Data for analysis Start Marker
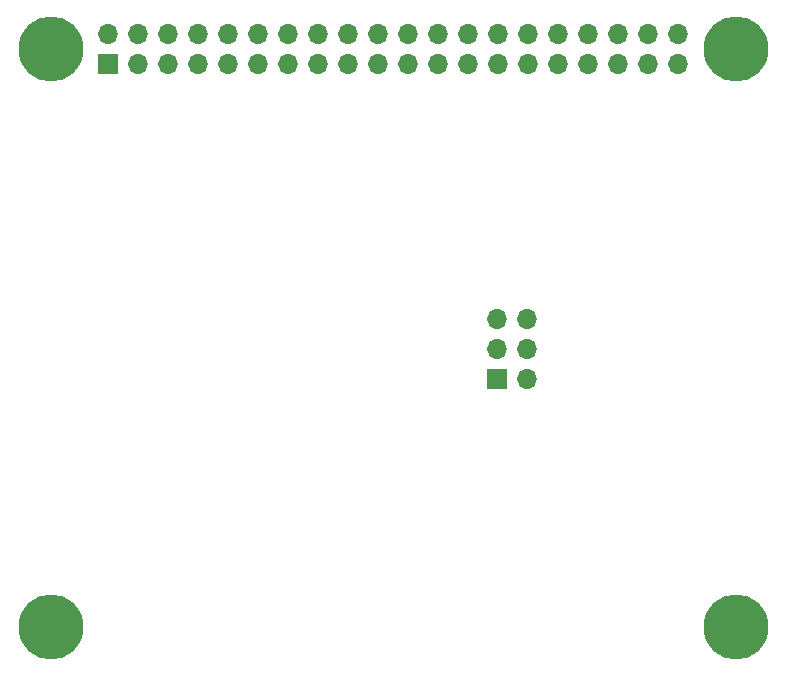
<source format=gbr>
%TF.GenerationSoftware,KiCad,Pcbnew,5.1.9+dfsg1-1~bpo10+1*%
%TF.CreationDate,2021-11-10T17:07:06+01:00*%
%TF.ProjectId,ulx4m-cm4-hat,756c7834-6d2d-4636-9d34-2d6861742e6b,V1.0*%
%TF.SameCoordinates,Original*%
%TF.FileFunction,Soldermask,Bot*%
%TF.FilePolarity,Negative*%
%FSLAX46Y46*%
G04 Gerber Fmt 4.6, Leading zero omitted, Abs format (unit mm)*
G04 Created by KiCad (PCBNEW 5.1.9+dfsg1-1~bpo10+1) date 2021-11-10 17:07:06*
%MOMM*%
%LPD*%
G01*
G04 APERTURE LIST*
%ADD10C,5.500000*%
%ADD11R,1.700000X1.700000*%
%ADD12O,1.700000X1.700000*%
G04 APERTURE END LIST*
D10*
%TO.C,H6*%
X173820000Y-103620000D03*
%TD*%
%TO.C,H2*%
X173820000Y-54620000D03*
%TD*%
%TO.C,H1*%
X115820000Y-54620000D03*
%TD*%
%TO.C,H5*%
X115820000Y-103620000D03*
%TD*%
D11*
%TO.C,J1*%
X120620000Y-55910000D03*
D12*
X120620000Y-53370000D03*
X123160000Y-55910000D03*
X123160000Y-53370000D03*
X125700000Y-55910000D03*
X125700000Y-53370000D03*
X128240000Y-55910000D03*
X128240000Y-53370000D03*
X130780000Y-55910000D03*
X130780000Y-53370000D03*
X133320000Y-55910000D03*
X133320000Y-53370000D03*
X135860000Y-55910000D03*
X135860000Y-53370000D03*
X138400000Y-55910000D03*
X138400000Y-53370000D03*
X140940000Y-55910000D03*
X140940000Y-53370000D03*
X143480000Y-55910000D03*
X143480000Y-53370000D03*
X146020000Y-55910000D03*
X146020000Y-53370000D03*
X148560000Y-55910000D03*
X148560000Y-53370000D03*
X151100000Y-55910000D03*
X151100000Y-53370000D03*
X153640000Y-55910000D03*
X153640000Y-53370000D03*
X156180000Y-55910000D03*
X156180000Y-53370000D03*
X158720000Y-55910000D03*
X158720000Y-53370000D03*
X161260000Y-55910000D03*
X161260000Y-53370000D03*
X163800000Y-55910000D03*
X163800000Y-53370000D03*
X166340000Y-55910000D03*
X166340000Y-53370000D03*
X168880000Y-55910000D03*
X168880000Y-53370000D03*
%TD*%
D11*
%TO.C,J4*%
X153525000Y-82625000D03*
D12*
X156065000Y-82625000D03*
X153525000Y-80085000D03*
X156065000Y-80085000D03*
X153525000Y-77545000D03*
X156065000Y-77545000D03*
%TD*%
M02*

</source>
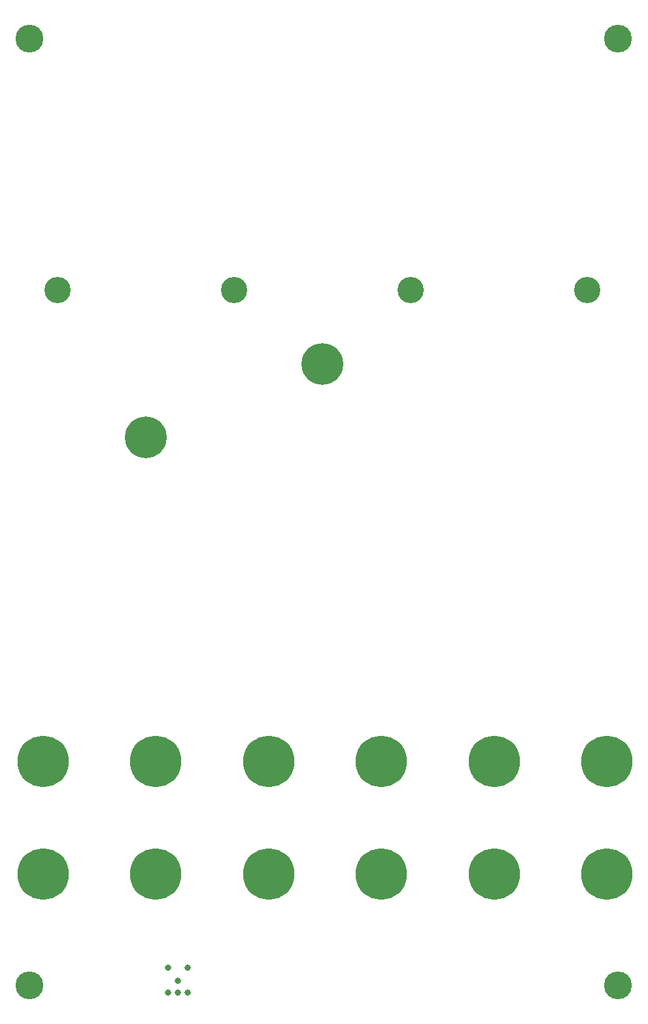
<source format=gbr>
%TF.GenerationSoftware,KiCad,Pcbnew,(5.1.6)-1*%
%TF.CreationDate,2021-02-11T15:37:54+05:30*%
%TF.ProjectId,Valance_Panel,56616c61-6e63-4655-9f50-616e656c2e6b,rev?*%
%TF.SameCoordinates,Original*%
%TF.FileFunction,Soldermask,Bot*%
%TF.FilePolarity,Negative*%
%FSLAX46Y46*%
G04 Gerber Fmt 4.6, Leading zero omitted, Abs format (unit mm)*
G04 Created by KiCad (PCBNEW (5.1.6)-1) date 2021-02-11 15:37:54*
%MOMM*%
%LPD*%
G01*
G04 APERTURE LIST*
%ADD10C,6.650000*%
%ADD11C,5.400000*%
%ADD12C,3.400000*%
%ADD13C,3.600000*%
%ADD14C,0.800000*%
G04 APERTURE END LIST*
D10*
%TO.C,*%
X-36364001Y-32243896D03*
%TD*%
%TO.C,*%
X-21759551Y-32243896D03*
%TD*%
%TO.C,*%
X-7155101Y-32243896D03*
%TD*%
%TO.C,*%
X7449345Y-32243896D03*
%TD*%
%TO.C,*%
X22055176Y-32243896D03*
%TD*%
%TO.C,*%
X36661004Y-32243896D03*
%TD*%
%TO.C,*%
X-36364001Y-46849660D03*
%TD*%
%TO.C,*%
X-21759551Y-46849660D03*
%TD*%
%TO.C,*%
X-7155101Y-46849660D03*
%TD*%
%TO.C,*%
X7449345Y-46849660D03*
%TD*%
%TO.C,*%
X22055176Y-46849660D03*
%TD*%
%TO.C,*%
X36661004Y-46849660D03*
%TD*%
D11*
%TO.C,*%
X-174888Y19180145D03*
%TD*%
D12*
%TO.C,*%
X-34464612Y28710621D03*
%TD*%
%TO.C,*%
X-11604335Y28710621D03*
%TD*%
%TO.C,*%
X11255940Y28710621D03*
%TD*%
%TO.C,*%
X34116211Y28710621D03*
%TD*%
D13*
%TO.C,*%
X-38150000Y61250001D03*
%TD*%
%TO.C,*%
X38049996Y61250001D03*
%TD*%
%TO.C,*%
X-38150000Y-61250000D03*
%TD*%
%TO.C,*%
X38049996Y-61250000D03*
%TD*%
D11*
%TO.C,*%
X-23033784Y9660698D03*
%TD*%
D14*
%TO.C,*%
X-17684207Y-58882500D03*
%TD*%
%TO.C,*%
X-20184207Y-58882500D03*
%TD*%
%TO.C,*%
X-18934207Y-60632500D03*
%TD*%
%TO.C,*%
X-20184207Y-62132500D03*
%TD*%
%TO.C,*%
X-18934207Y-62132500D03*
%TD*%
%TO.C,*%
X-17684207Y-62132500D03*
%TD*%
M02*

</source>
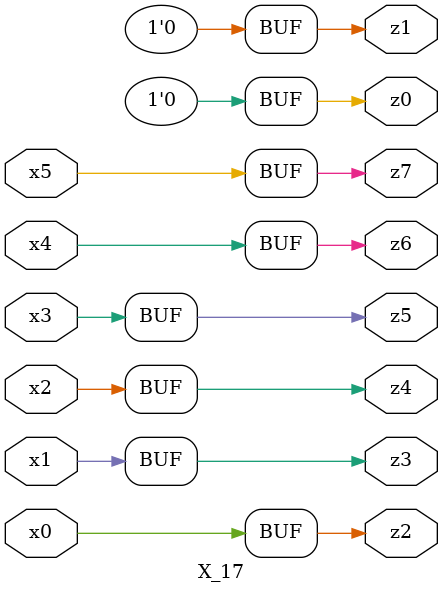
<source format=v>

module X_17 ( 
    x0, x1, x2, x3, x4, x5,
    z0, z1, z2, z3, z4, z5, z6, z7  );
  input  x0, x1, x2, x3, x4, x5;
  output z0, z1, z2, z3, z4, z5, z6, z7;
  assign z0 = 1'b0;
  assign z1 = 1'b0;
  assign z2 = x0;
  assign z3 = x1;
  assign z4 = x2;
  assign z5 = x3;
  assign z6 = x4;
  assign z7 = x5;
endmodule



</source>
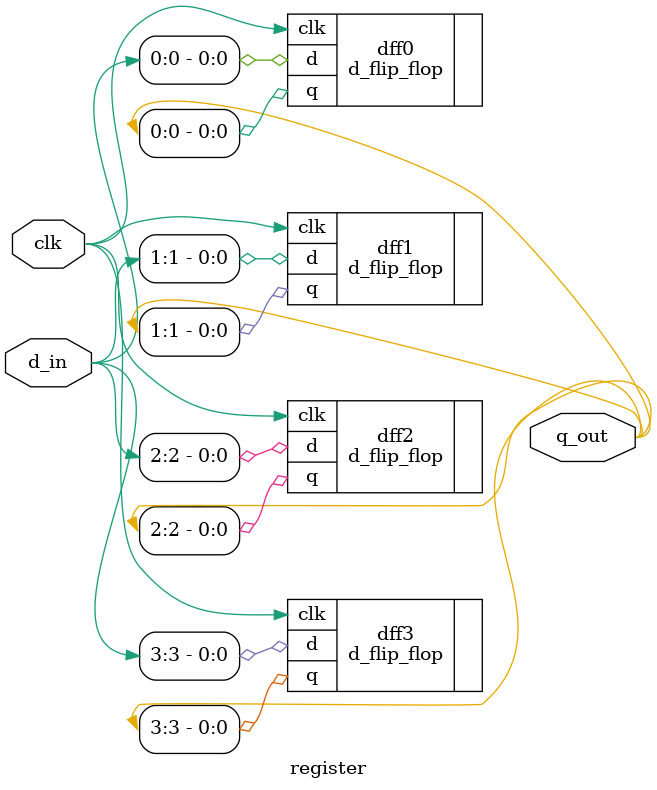
<source format=v>
module register(
    input wire clk,
    input wire [3:0] d_in, 
    output wire [3:0] q_out
);

    d_flip_flop dff0(.clk(clk), .d(d_in[0]), .q(q_out[0]));
    d_flip_flop dff1(.clk(clk), .d(d_in[1]), .q(q_out[1]));
    d_flip_flop dff2(.clk(clk), .d(d_in[2]), .q(q_out[2]));
    d_flip_flop dff3(.clk(clk), .d(d_in[3]), .q(q_out[3]));
endmodule
</source>
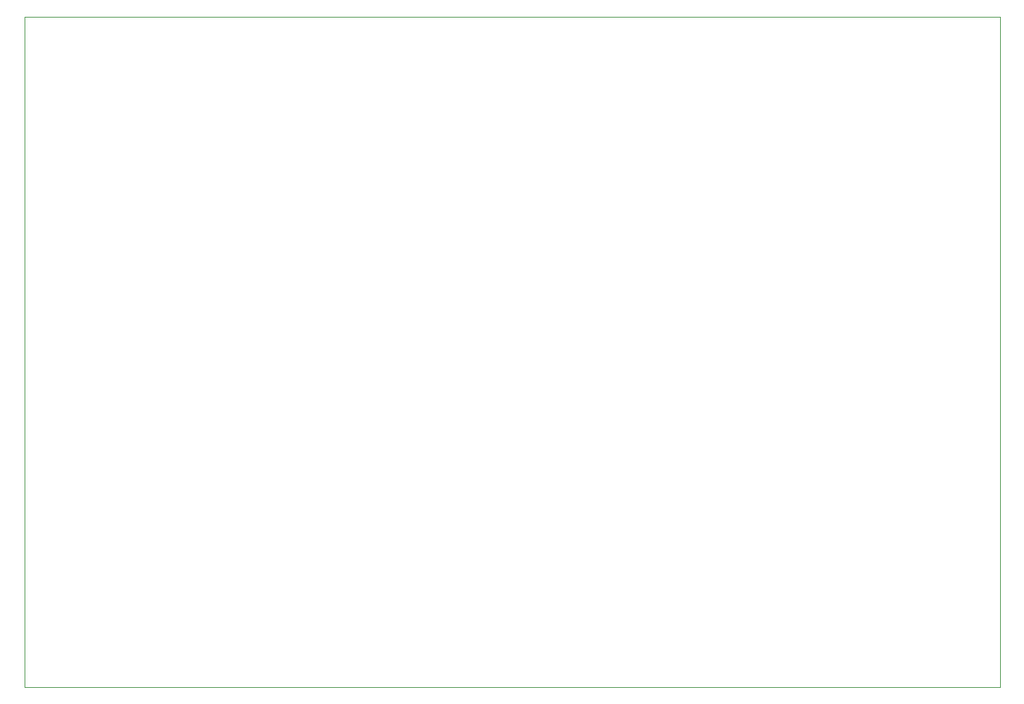
<source format=gbr>
%TF.GenerationSoftware,KiCad,Pcbnew,5.1.10-88a1d61d58~88~ubuntu20.04.1*%
%TF.CreationDate,2021-06-19T14:45:42+02:00*%
%TF.ProjectId,WindowControl,57696e64-6f77-4436-9f6e-74726f6c2e6b,rev?*%
%TF.SameCoordinates,Original*%
%TF.FileFunction,Profile,NP*%
%FSLAX46Y46*%
G04 Gerber Fmt 4.6, Leading zero omitted, Abs format (unit mm)*
G04 Created by KiCad (PCBNEW 5.1.10-88a1d61d58~88~ubuntu20.04.1) date 2021-06-19 14:45:42*
%MOMM*%
%LPD*%
G01*
G04 APERTURE LIST*
%TA.AperFunction,Profile*%
%ADD10C,0.050000*%
%TD*%
G04 APERTURE END LIST*
D10*
X137414000Y-21844000D02*
X19939000Y-21844000D01*
X137414000Y-102616000D02*
X137414000Y-21844000D01*
X19939000Y-102616000D02*
X137414000Y-102616000D01*
X19939000Y-21844000D02*
X19939000Y-102616000D01*
M02*

</source>
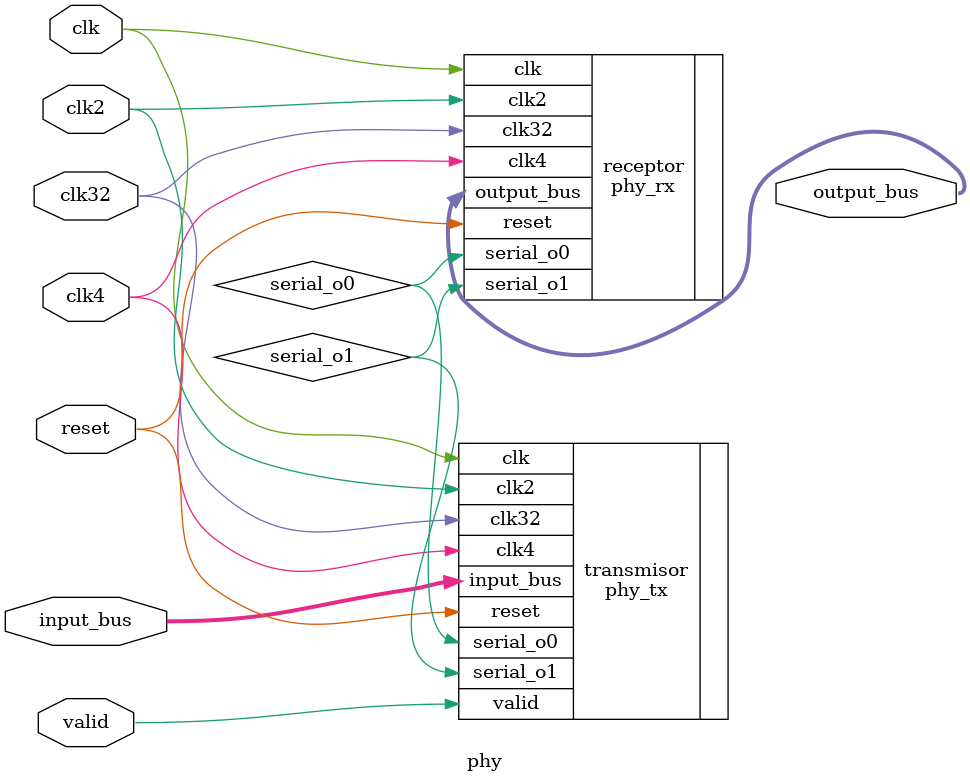
<source format=v>
`include "phy_rx.v"
`include "phy_tx.v"

module phy(
    input  [31:0] input_bus,
    input  valid,
    input  reset, 
    input  clk,
    input  clk2,
    input  clk4,
    input  clk32,

    output [31:0] output_bus
);

// cables internos
wire serial_o0, serial_o1;

phy_tx transmisor(/*AUTOINST*/
		  // Outputs
		  .serial_o0		(serial_o0),
		  .serial_o1		(serial_o1),
		  // Inputs
		  .input_bus		(input_bus[31:0]),
		  .valid		(valid),
		  .reset		(reset),
		  .clk			(clk),
		  .clk2			(clk2),
		  .clk4			(clk4),
		  .clk32		(clk32));

phy_rx receptor(/*AUTOINST*/
		// Outputs
		.output_bus		(output_bus[31:0]),
		// Inputs
		.serial_o0		(serial_o0),
		.serial_o1		(serial_o1),
		.reset			(reset),
		.clk			(clk),
		.clk2			(clk2),
		.clk4			(clk4),
		.clk32			(clk32));

endmodule

</source>
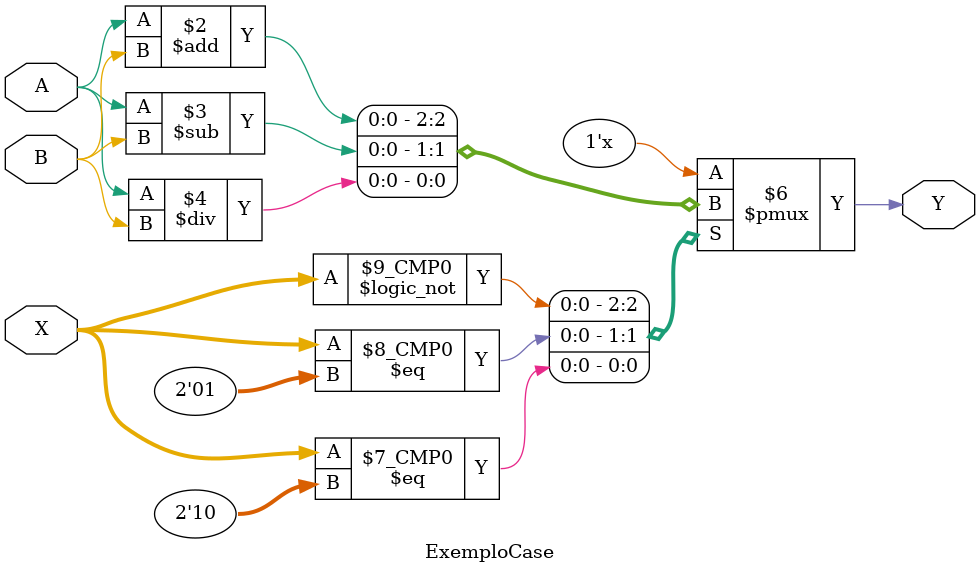
<source format=sv>
module ExemploCase (A, B, X, Y);

	input A,B;
	input [1:0] X;
	output Y;

	logic [1:0] X;
	logic Y;

	always @(*) begin
		case (X)
			2'b00: Y = A + B;
			2'b01: Y = A - B;
			2'b10: Y = A / B;
		endcase
	end

endmodule

</source>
Data for analysis End Marker
▸ Task
Copy each line of the entries in which the string "AUTOINST" is found.

▸ Result
phy_tx transmisor(/*AUTOINST*/
phy_rx receptor(/*AUTOINST*/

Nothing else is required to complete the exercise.